(Saved data entries)
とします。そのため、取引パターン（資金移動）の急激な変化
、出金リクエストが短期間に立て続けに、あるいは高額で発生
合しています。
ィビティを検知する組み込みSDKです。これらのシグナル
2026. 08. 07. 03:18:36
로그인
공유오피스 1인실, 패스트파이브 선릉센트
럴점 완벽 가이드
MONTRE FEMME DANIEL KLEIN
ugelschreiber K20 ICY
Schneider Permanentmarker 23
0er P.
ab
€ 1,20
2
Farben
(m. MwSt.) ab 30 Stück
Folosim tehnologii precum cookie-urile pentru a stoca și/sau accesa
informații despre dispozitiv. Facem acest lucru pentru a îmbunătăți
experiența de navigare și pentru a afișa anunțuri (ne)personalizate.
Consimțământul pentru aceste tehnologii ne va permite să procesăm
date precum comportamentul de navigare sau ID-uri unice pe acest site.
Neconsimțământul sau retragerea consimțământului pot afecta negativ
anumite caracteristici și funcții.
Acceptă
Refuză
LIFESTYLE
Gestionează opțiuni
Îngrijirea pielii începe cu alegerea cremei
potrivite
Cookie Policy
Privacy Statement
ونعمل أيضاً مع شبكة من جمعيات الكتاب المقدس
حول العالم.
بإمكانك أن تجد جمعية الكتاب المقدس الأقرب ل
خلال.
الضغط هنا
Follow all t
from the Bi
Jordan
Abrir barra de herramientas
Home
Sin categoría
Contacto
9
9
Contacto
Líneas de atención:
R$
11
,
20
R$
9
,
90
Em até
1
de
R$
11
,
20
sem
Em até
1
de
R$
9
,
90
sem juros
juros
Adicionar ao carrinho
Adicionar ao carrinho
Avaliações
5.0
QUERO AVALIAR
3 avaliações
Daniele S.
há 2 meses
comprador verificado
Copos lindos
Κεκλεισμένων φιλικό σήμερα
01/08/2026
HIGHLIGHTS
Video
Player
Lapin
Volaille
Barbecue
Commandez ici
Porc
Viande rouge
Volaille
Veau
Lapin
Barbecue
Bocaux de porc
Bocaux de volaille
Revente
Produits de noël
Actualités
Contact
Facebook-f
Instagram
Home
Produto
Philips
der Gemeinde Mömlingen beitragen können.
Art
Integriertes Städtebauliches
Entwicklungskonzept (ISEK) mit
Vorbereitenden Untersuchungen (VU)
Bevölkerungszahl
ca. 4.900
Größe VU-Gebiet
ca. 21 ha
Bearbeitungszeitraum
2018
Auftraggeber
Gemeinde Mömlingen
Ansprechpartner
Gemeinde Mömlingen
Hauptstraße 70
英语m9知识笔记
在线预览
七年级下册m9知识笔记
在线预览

• _Task to complete_
Could you print every line of the items above, character for character and in the same order, without changing anything?

• _Answer to this exercise_
とします。そのため、取引パターン（資金移動）の急激な変化
、出金リクエストが短期間に立て続けに、あるいは高額で発生
合しています。
ィビティを検知する組み込みSDKです。これらのシグナル
2026. 08. 07. 03:18:36
로그인
공유오피스 1인실, 패스트파이브 선릉센트
럴점 완벽 가이드
MONTRE FEMME DANIEL KLEIN
ugelschreiber K20 ICY
Schneider Permanentmarker 23
0er P.
ab
€ 1,20
2
Farben
(m. MwSt.) ab 30 Stück
Folosim tehnologii precum cookie-urile pentru a stoca și/sau accesa
informații despre dispozitiv. Facem acest lucru pentru a îmbunătăți
experiența de navigare și pentru a afișa anunțuri (ne)personalizate.
Consimțământul pentru aceste tehnologii ne va permite să procesăm
date precum comportamentul de navigare sau ID-uri unice pe acest site.
Neconsimțământul sau retragerea consimțământului pot afecta negativ
anumite caracteristici și funcții.
Acceptă
Refuză
LIFESTYLE
Gestionează opțiuni
Îngrijirea pielii începe cu alegerea cremei
potrivite
Cookie Policy
Privacy Statement
ونعمل أيضاً مع شبكة من جمعيات الكتاب المقدس
حول العالم.
بإمكانك أن تجد جمعية الكتاب المقدس الأقرب ل
خلال.
الضغط هنا
Follow all t
from the Bi
Jordan
Abrir barra de herramientas
Home
Sin categoría
Contacto
9
9
Contacto
Líneas de atención:
R$
11
,
20
R$
9
,
90
Em até
1
de
R$
11
,
20
sem
Em até
1
de
R$
9
,
90
sem juros
juros
Adicionar ao carrinho
Adicionar ao carrinho
Avaliações
5.0
QUERO AVALIAR
3 avaliações
Daniele S.
há 2 meses
comprador verificado
Copos lindos
Κεκλεισμένων φιλικό σήμερα
01/08/2026
HIGHLIGHTS
Video
Player
Lapin
Volaille
Barbecue
Commandez ici
Porc
Viande rouge
Volaille
Veau
Lapin
Barbecue
Bocaux de porc
Bocaux de volaille
Revente
Produits de noël
Actualités
Contact
Facebook-f
Instagram
Home
Produto
Philips
der Gemeinde Mömlingen beitragen können.
Art
Integriertes Städtebauliches
Entwicklungskonzept (ISEK) mit
Vorbereitenden Untersuchungen (VU)
Bevölkerungszahl
ca. 4.900
Größe VU-Gebiet
ca. 21 ha
Bearbeitungszeitraum
2018
Auftraggeber
Gemeinde Mömlingen
Ansprechpartner
Gemeinde Mömlingen
Hauptstraße 70
英语m9知识笔记
在线预览
七年级下册m9知识笔记
在线预览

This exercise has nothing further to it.